Pertanto la battaglia del Comitato Nazionale Scuola e Costituzione per ristabilire il principio di laicità della scuola continua a mantenersi nella direzione di una non istituzionalizzazione di un insegnamento alternativo (benché oggi siano stabilite dai ministeri competenti le risorse per attuarlo), poiché la sua determinazione,a prescindere dalla qualità dell’offerta didattica, avalla, giustifica e legittima l’anomalo inserimento dell’insegnamento di religione cattolica nell’ambito dell’orario curricolare della scuola della Repubblica, della scuola della Costituzione. La battaglia di tutti coloro che non si avvalgono dovrebbe dunque essere rivolta contro la collocazione della religione in orario curricolare. Tutti i non avvalentisi dovrebbero denunciare l’inaccettabile privilegio consentito a una religione, sia pure maggioritaria, che contrasta pesantemente con l’uguaglianza riconosciuta nell’articolo 8 della Costituzione a tutte le confessioni religiose presenti nel nostro paese, e col principio della laicità dello Stato.

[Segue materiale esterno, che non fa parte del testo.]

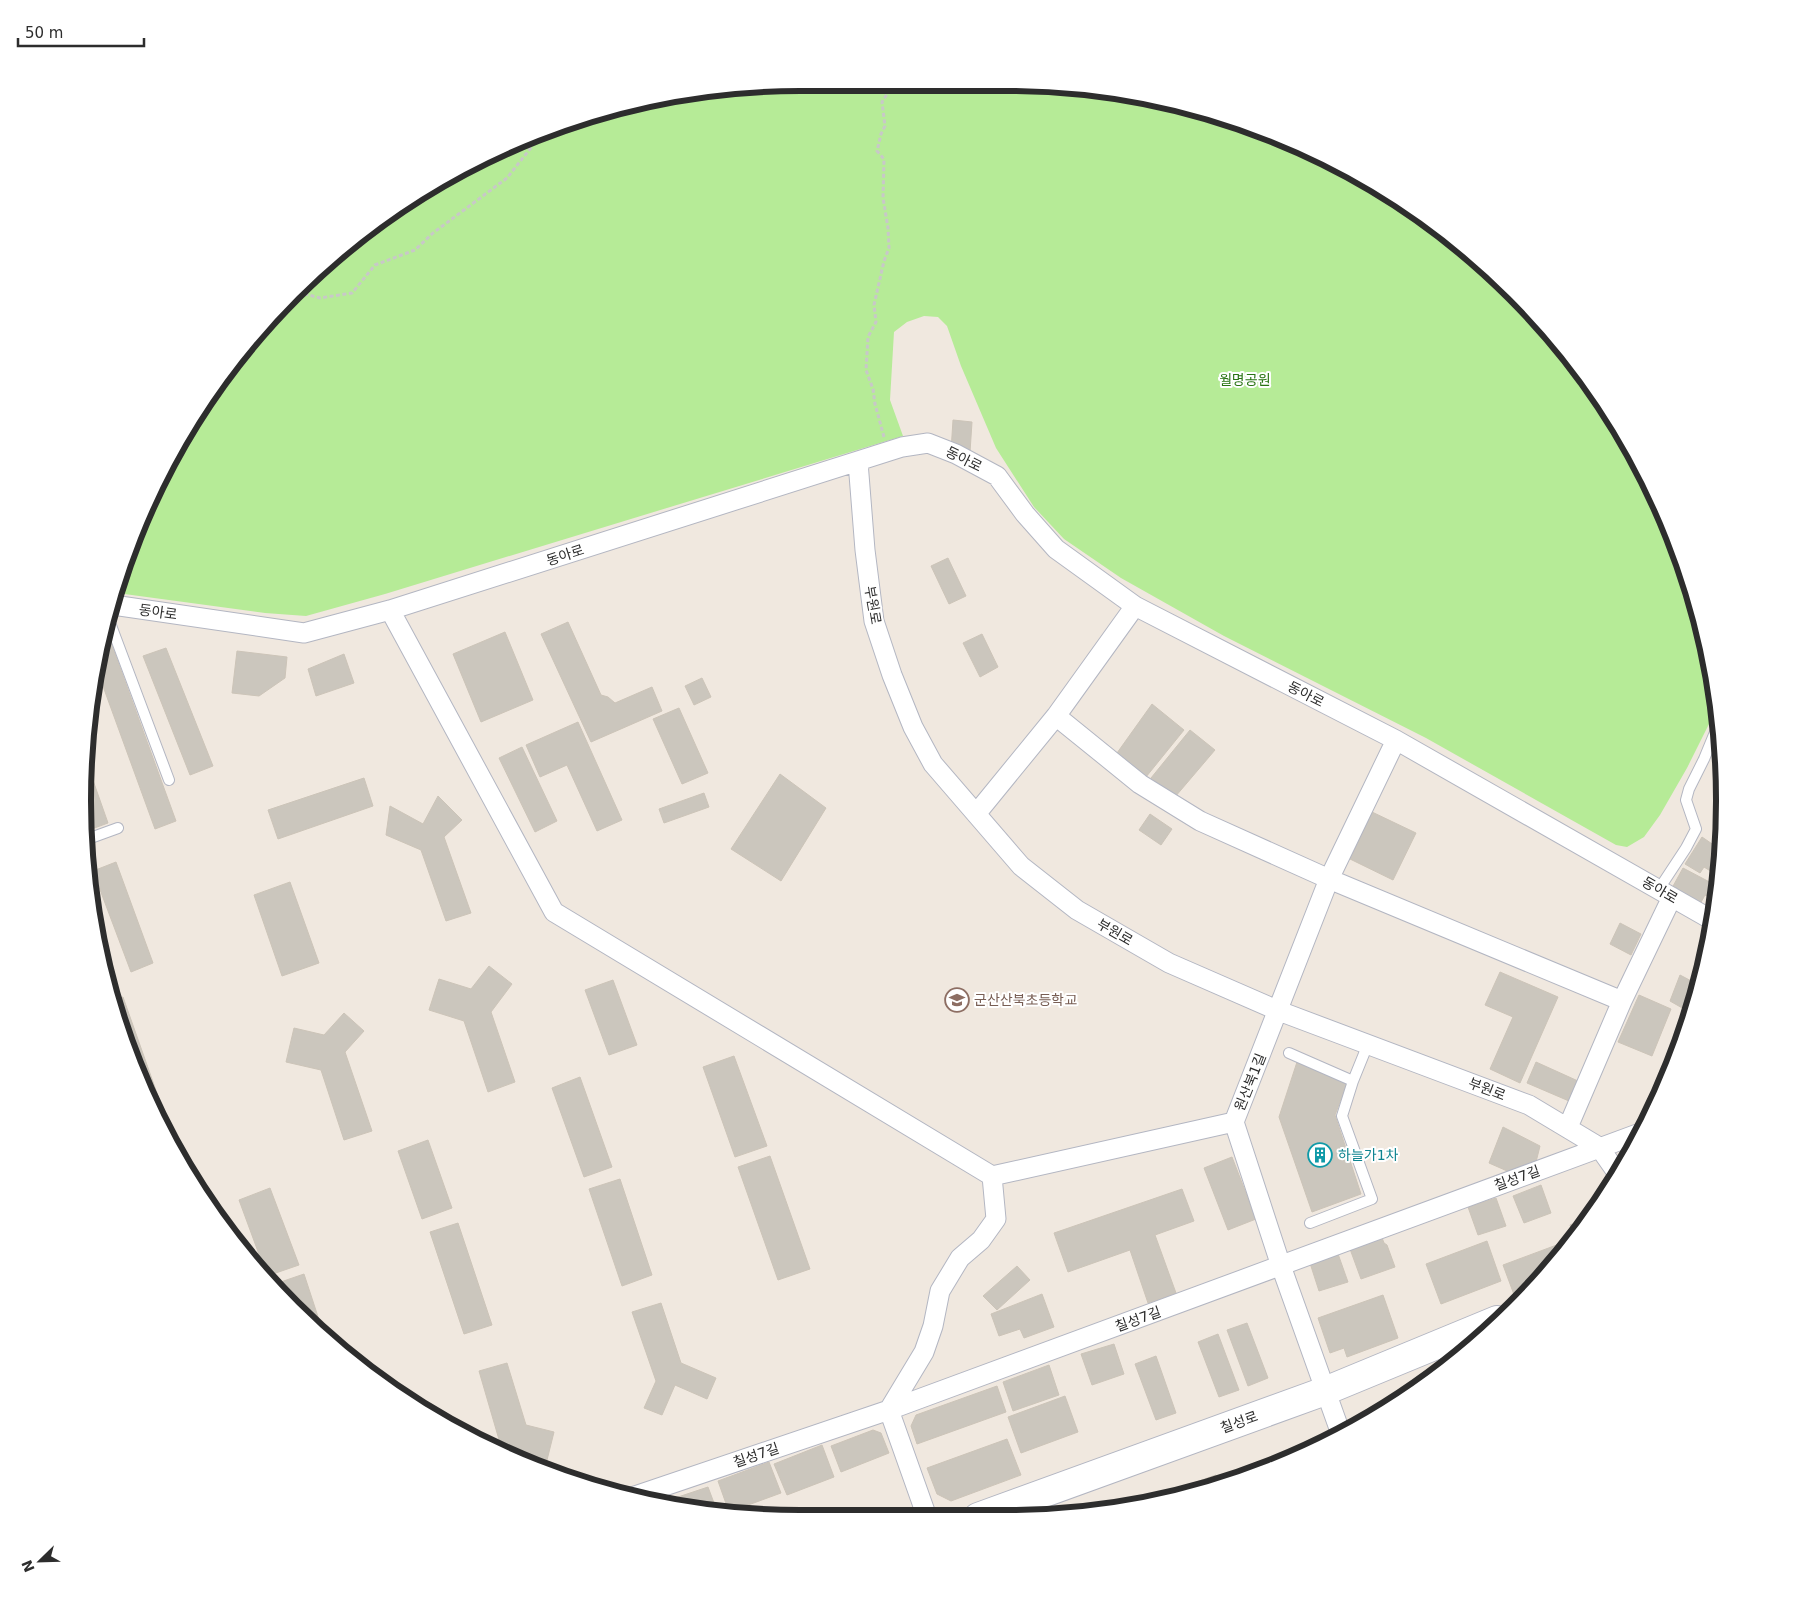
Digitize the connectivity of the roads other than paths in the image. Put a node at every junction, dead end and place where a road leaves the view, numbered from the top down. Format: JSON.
{"nodes":[{"id":1,"x":858,"y":462,"type":"junction"},
{"id":2,"x":119,"y":606,"type":"edge"},
{"id":3,"x":1135,"y":606,"type":"junction"},
{"id":4,"x":390,"y":610,"type":"junction"},
{"id":5,"x":112,"y":629,"type":"edge"},
{"id":6,"x":1056,"y":716,"type":"junction"},
{"id":7,"x":1713,"y":738,"type":"edge"},
{"id":8,"x":1396,"y":740,"type":"junction"},
{"id":9,"x":169,"y":780,"type":"dead end"},
{"id":10,"x":976,"y":814,"type":"junction"},
{"id":11,"x":118,"y":828,"type":"dead end"},
{"id":12,"x":93,"y":837,"type":"edge"},
{"id":13,"x":1329,"y":879,"type":"junction"},
{"id":14,"x":1666,"y":893,"type":"junction"},
{"id":15,"x":1706,"y":916,"type":"edge"},
{"id":16,"x":1622,"y":1001,"type":"junction"},
{"id":17,"x":1279,"y":1011,"type":"junction"},
{"id":18,"x":1368,"y":1044,"type":"junction"},
{"id":19,"x":1289,"y":1053,"type":"dead end"},
{"id":20,"x":1353,"y":1081,"type":"junction"},
{"id":21,"x":1234,"y":1122,"type":"junction"},
{"id":22,"x":1568,"y":1127,"type":"junction"},
{"id":23,"x":1631,"y":1136,"type":"edge"},
{"id":24,"x":1599,"y":1147,"type":"junction"},
{"id":25,"x":1613,"y":1167,"type":"edge"},
{"id":26,"x":992,"y":1176,"type":"junction"},
{"id":27,"x":1310,"y":1223,"type":"dead end"},
{"id":28,"x":1281,"y":1266,"type":"junction"},
{"id":29,"x":1483,"y":1326,"type":"edge"},
{"id":30,"x":1325,"y":1391,"type":"junction"},
{"id":31,"x":890,"y":1410,"type":"junction"},
{"id":32,"x":1338,"y":1427,"type":"edge"},
{"id":33,"x":647,"y":1493,"type":"edge"},
{"id":34,"x":925,"y":1510,"type":"edge"},
{"id":35,"x":997,"y":1510,"type":"edge"}],
"edges":[{"from":1,"to":3,"type":"street","name":"동아로"},
{"from":1,"to":4,"type":"street","name":"동아로"},
{"from":1,"to":10,"type":"street","name":"부원로"},
{"from":2,"to":4,"type":"street","name":"동아로"},
{"from":3,"to":6,"type":"street"},
{"from":3,"to":8,"type":"street","name":"동아로"},
{"from":4,"to":26,"type":"street"},
{"from":5,"to":9,"type":"lane"},
{"from":6,"to":10,"type":"street"},
{"from":6,"to":13,"type":"street"},
{"from":7,"to":14,"type":"lane"},
{"from":8,"to":13,"type":"street","name":"원산북1길"},
{"from":8,"to":14,"type":"street","name":"동아로"},
{"from":10,"to":17,"type":"street","name":"부원로"},
{"from":11,"to":12,"type":"lane"},
{"from":13,"to":16,"type":"street"},
{"from":13,"to":17,"type":"street","name":"원산북1길"},
{"from":14,"to":15,"type":"street","name":"동아로"},
{"from":14,"to":16,"type":"street"},
{"from":16,"to":22,"type":"street"},
{"from":17,"to":18,"type":"street","name":"부원로"},
{"from":17,"to":21,"type":"street","name":"원산북1길"},
{"from":18,"to":20,"type":"lane"},
{"from":18,"to":22,"type":"street","name":"부원로"},
{"from":19,"to":20,"type":"lane"},
{"from":20,"to":27,"type":"lane"},
{"from":21,"to":26,"type":"street"},
{"from":21,"to":28,"type":"street","name":"원산북1길"},
{"from":22,"to":24,"type":"street","name":"부원로"},
{"from":23,"to":24,"type":"street","name":"칠성7길"},
{"from":24,"to":25,"type":"street","name":"부원로"},
{"from":24,"to":28,"type":"street","name":"칠성7길"},
{"from":26,"to":31,"type":"street"},
{"from":28,"to":30,"type":"street","name":"원산북1길"},
{"from":28,"to":31,"type":"street","name":"칠성7길"},
{"from":29,"to":30,"type":"street","name":"칠성로"},
{"from":30,"to":32,"type":"street","name":"원산북1길"},
{"from":30,"to":35,"type":"street","name":"칠성로"},
{"from":31,"to":33,"type":"street","name":"칠성7길"},
{"from":31,"to":34,"type":"street"}]}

Ciò non consente tuttavia al Miur, nel regime esistente, di accentuare la discriminazione in atto con un provvedimento che prevede un inizio d’anno nel caos per quanto riguarda l’organizzazione dell’orario e delle attività dei non avvalentisi, mentre l’Irc è fermo e solido al suo posto dal primo giorno di scuola.

La C.M.28 entrata in vigore in questi giorni dovrebbe essere prontamente modificata.